(What you need to do): With both ends included, transcribe exactly the records below from their first line to the line that contains "Madu Dicampur Air".

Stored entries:
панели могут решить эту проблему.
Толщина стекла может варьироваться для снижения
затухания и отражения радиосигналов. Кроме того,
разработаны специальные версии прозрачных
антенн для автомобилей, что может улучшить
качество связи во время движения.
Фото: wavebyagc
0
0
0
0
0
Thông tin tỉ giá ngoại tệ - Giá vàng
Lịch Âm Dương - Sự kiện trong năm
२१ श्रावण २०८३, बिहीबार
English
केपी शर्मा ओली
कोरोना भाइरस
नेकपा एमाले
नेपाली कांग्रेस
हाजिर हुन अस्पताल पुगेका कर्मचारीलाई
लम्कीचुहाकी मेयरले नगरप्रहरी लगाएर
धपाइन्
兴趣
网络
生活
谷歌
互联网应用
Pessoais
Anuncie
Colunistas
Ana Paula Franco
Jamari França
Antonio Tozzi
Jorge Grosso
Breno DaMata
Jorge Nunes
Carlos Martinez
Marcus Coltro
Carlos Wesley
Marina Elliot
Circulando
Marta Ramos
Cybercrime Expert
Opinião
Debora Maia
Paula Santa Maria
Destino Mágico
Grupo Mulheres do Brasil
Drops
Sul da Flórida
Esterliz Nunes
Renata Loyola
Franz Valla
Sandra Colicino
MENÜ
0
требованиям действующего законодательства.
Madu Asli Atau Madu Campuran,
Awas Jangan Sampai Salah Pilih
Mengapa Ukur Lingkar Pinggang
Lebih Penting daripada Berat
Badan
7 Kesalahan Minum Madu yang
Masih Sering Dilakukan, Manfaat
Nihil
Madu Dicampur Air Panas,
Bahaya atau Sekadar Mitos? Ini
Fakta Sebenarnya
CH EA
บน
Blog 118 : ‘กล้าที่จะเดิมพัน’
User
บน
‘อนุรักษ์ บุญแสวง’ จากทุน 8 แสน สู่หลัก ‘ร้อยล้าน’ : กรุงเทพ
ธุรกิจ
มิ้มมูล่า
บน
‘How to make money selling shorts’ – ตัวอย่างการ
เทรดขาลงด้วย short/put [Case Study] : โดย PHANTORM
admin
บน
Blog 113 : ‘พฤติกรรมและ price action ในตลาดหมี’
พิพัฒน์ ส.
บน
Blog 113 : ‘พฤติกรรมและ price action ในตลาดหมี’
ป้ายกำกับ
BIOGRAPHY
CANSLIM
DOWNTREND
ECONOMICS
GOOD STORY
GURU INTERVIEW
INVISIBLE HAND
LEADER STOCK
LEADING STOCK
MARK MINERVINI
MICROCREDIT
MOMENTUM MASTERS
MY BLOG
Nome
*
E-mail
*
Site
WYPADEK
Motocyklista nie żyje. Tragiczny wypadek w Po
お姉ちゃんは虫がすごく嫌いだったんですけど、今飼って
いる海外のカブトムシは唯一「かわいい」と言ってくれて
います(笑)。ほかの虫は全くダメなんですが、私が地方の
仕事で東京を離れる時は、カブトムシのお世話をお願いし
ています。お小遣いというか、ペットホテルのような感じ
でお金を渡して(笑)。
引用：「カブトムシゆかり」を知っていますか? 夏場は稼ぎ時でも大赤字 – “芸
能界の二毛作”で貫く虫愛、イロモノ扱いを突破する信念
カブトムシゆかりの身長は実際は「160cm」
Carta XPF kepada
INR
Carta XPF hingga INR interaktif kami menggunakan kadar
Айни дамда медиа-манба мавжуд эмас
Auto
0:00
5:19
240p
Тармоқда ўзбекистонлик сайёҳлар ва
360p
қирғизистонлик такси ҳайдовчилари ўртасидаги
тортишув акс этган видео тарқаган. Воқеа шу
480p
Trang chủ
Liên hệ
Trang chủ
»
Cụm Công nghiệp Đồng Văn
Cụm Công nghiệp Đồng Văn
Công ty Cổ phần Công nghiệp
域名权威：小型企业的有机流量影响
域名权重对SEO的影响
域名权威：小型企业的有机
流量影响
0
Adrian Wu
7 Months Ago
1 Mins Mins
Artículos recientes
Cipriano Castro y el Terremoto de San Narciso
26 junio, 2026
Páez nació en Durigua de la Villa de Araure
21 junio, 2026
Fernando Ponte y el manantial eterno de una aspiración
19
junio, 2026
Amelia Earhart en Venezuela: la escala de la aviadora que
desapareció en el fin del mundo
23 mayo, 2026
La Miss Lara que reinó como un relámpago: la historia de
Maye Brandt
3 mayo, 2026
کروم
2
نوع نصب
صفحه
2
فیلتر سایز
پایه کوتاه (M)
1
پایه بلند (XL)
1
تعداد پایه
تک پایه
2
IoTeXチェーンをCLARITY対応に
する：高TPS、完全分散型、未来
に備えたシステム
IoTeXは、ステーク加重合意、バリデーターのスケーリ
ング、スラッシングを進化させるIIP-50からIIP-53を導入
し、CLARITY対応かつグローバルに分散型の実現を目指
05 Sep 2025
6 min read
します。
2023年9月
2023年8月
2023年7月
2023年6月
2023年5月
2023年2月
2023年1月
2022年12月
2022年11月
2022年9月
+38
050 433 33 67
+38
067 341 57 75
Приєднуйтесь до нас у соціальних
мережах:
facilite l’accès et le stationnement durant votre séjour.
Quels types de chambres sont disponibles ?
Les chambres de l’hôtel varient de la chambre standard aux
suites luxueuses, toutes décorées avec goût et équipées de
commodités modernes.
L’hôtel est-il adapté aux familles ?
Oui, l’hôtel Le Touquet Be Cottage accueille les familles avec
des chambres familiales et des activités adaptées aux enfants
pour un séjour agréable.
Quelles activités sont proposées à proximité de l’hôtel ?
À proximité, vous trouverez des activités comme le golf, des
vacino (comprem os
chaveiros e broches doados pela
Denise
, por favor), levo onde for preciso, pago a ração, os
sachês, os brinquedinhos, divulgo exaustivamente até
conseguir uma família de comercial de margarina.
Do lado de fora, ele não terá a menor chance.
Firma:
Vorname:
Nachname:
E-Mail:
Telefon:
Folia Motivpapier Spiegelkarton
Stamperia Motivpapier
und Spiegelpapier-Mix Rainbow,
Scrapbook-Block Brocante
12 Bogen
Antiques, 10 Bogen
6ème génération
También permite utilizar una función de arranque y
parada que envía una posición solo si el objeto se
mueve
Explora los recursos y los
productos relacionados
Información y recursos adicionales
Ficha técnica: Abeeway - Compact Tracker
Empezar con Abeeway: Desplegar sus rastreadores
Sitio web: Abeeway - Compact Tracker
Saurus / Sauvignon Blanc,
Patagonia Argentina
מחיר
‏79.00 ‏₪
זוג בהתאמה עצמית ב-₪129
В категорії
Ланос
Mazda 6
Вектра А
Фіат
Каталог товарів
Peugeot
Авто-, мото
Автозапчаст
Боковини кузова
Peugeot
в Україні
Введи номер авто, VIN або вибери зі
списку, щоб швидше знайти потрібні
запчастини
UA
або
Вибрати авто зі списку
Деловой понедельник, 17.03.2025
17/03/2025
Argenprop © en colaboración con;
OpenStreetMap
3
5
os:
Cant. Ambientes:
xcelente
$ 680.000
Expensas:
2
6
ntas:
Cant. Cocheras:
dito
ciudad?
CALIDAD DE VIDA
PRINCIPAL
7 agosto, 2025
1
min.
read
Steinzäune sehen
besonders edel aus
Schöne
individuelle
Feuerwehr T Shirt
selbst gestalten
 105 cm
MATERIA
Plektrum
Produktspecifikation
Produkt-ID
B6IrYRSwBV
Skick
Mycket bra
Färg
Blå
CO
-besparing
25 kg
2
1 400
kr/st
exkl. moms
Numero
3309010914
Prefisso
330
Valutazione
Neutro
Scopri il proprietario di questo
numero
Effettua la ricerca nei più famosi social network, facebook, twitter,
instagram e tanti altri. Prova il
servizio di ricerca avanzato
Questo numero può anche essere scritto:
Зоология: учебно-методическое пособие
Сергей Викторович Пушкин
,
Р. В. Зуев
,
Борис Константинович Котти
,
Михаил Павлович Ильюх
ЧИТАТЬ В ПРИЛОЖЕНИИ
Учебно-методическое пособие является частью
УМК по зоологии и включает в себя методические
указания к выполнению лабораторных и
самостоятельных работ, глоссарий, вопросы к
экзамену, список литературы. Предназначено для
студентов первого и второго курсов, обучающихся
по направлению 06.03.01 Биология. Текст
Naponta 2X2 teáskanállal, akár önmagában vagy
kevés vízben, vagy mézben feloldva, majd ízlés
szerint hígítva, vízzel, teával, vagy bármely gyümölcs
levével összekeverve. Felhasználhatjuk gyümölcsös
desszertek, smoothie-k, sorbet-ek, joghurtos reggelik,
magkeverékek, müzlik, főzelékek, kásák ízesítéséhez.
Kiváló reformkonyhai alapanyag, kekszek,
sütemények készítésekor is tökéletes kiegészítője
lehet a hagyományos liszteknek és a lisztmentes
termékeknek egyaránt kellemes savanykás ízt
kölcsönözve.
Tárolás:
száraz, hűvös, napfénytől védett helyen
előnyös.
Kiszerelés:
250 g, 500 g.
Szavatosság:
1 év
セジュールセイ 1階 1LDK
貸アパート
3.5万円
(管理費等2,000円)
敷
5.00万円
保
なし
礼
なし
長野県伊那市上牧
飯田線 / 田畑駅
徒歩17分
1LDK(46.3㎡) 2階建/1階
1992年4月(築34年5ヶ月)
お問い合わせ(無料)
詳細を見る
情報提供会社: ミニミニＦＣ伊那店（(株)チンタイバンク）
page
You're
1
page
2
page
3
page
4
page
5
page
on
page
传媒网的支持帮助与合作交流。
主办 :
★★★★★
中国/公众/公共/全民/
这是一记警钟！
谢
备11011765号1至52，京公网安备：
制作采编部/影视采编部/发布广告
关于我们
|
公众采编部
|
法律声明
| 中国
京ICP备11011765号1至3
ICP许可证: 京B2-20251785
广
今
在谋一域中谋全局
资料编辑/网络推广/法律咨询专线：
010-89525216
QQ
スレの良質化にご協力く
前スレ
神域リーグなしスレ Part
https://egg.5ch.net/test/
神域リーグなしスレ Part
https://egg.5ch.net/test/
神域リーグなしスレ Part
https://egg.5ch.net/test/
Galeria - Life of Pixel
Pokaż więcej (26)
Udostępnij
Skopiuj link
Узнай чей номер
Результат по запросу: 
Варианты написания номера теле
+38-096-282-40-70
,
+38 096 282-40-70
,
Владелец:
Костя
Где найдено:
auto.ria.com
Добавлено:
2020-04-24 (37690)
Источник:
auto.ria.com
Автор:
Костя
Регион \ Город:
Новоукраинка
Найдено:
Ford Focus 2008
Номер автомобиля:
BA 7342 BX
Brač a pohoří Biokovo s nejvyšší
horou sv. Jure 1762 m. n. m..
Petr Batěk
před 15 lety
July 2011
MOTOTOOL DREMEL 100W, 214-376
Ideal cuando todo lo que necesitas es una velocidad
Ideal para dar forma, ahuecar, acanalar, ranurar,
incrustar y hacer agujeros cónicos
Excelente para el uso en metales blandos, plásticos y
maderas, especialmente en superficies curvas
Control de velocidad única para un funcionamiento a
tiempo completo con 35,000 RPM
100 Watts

(Solution):
панели могут решить эту проблему.
Толщина стекла может варьироваться для снижения
затухания и отражения радиосигналов. Кроме того,
разработаны специальные версии прозрачных
антенн для автомобилей, что может улучшить
качество связи во время движения.
Фото: wavebyagc
0
0
0
0
0
Thông tin tỉ giá ngoại tệ - Giá vàng
Lịch Âm Dương - Sự kiện trong năm
२१ श्रावण २०८३, बिहीबार
English
केपी शर्मा ओली
कोरोना भाइरस
नेकपा एमाले
नेपाली कांग्रेस
हाजिर हुन अस्पताल पुगेका कर्मचारीलाई
लम्कीचुहाकी मेयरले नगरप्रहरी लगाएर
धपाइन्
兴趣
网络
生活
谷歌
互联网应用
Pessoais
Anuncie
Colunistas
Ana Paula Franco
Jamari França
Antonio Tozzi
Jorge Grosso
Breno DaMata
Jorge Nunes
Carlos Martinez
Marcus Coltro
Carlos Wesley
Marina Elliot
Circulando
Marta Ramos
Cybercrime Expert
Opinião
Debora Maia
Paula Santa Maria
Destino Mágico
Grupo Mulheres do Brasil
Drops
Sul da Flórida
Esterliz Nunes
Renata Loyola
Franz Valla
Sandra Colicino
MENÜ
0
требованиям действующего законодательства.
Madu Asli Atau Madu Campuran,
Awas Jangan Sampai Salah Pilih
Mengapa Ukur Lingkar Pinggang
Lebih Penting daripada Berat
Badan
7 Kesalahan Minum Madu yang
Masih Sering Dilakukan, Manfaat
Nihil
Madu Dicampur Air Panas,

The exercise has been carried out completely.